JB Weld needs to be mixed in equal parts. Which can be eyeballed no problem. One being white, the other black, makes a grey mixture. When you can't see either color its thoroughly mixed.
Apply with something flat preferably. Spread it out so it is somewhat even all the way around. If any drips where it shouldn't, clean it up before it dries, don't worry you've got at least a couple of hours work time.
I encountered a slight problem after I glued the back. I didn't like the L-shaped cut I had made to the camera. I noticed that the miter cut would have been a much better choice. So, I was forced to cut the remaining piece with the back attached, requiring me to mask off alot more areas to keep them clean. Now its a combination of the L and miter. Which worked for this back.

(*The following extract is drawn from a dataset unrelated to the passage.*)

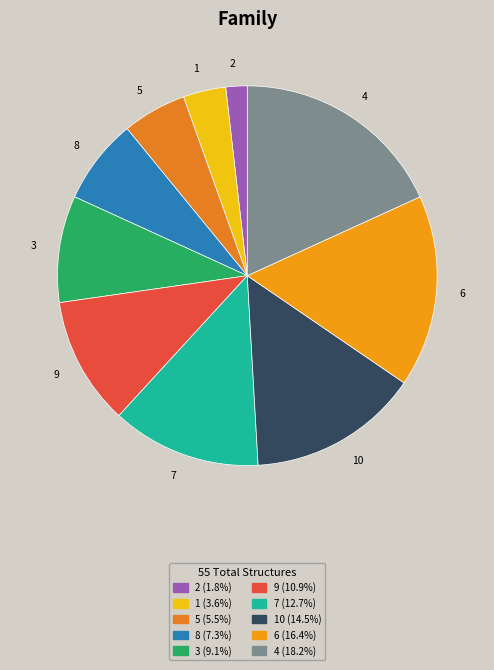

How many segments does this pie chart have?

10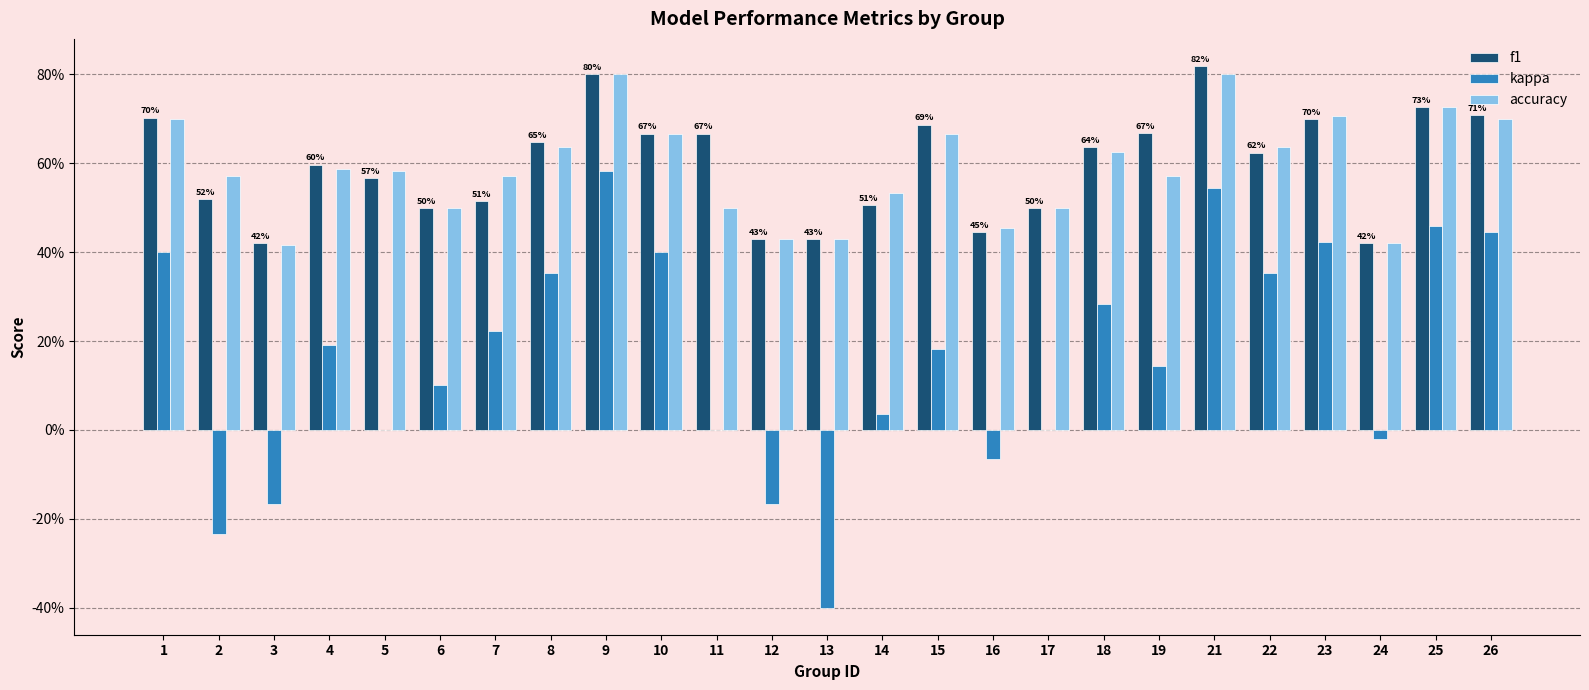

The value of f1 at 24 is 0.4. True or false?

True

Press the back into place. Hopefully the glue isn't too thick and any squeeze-out will be minimal. JB Weld won't dry for hours, and won't be held fast for a good 24hrs to be safe. So, you can wiggle it around and get the film frame centered and correct.
Wait at least a day before even touching the camera again! It should be quite steadfast within a half a day, but now is not the time to take chances.
If you measured right, glued well, and kept everything clean, it should look like this on the top and bottom. Don't worry what the top looks like, it will be covered by the rangefinder. If the bottom has a huge gap or some other problem, I can only recommend some Bondo, or other body filler to fill the gaps. The left over leather will cover any rough edges.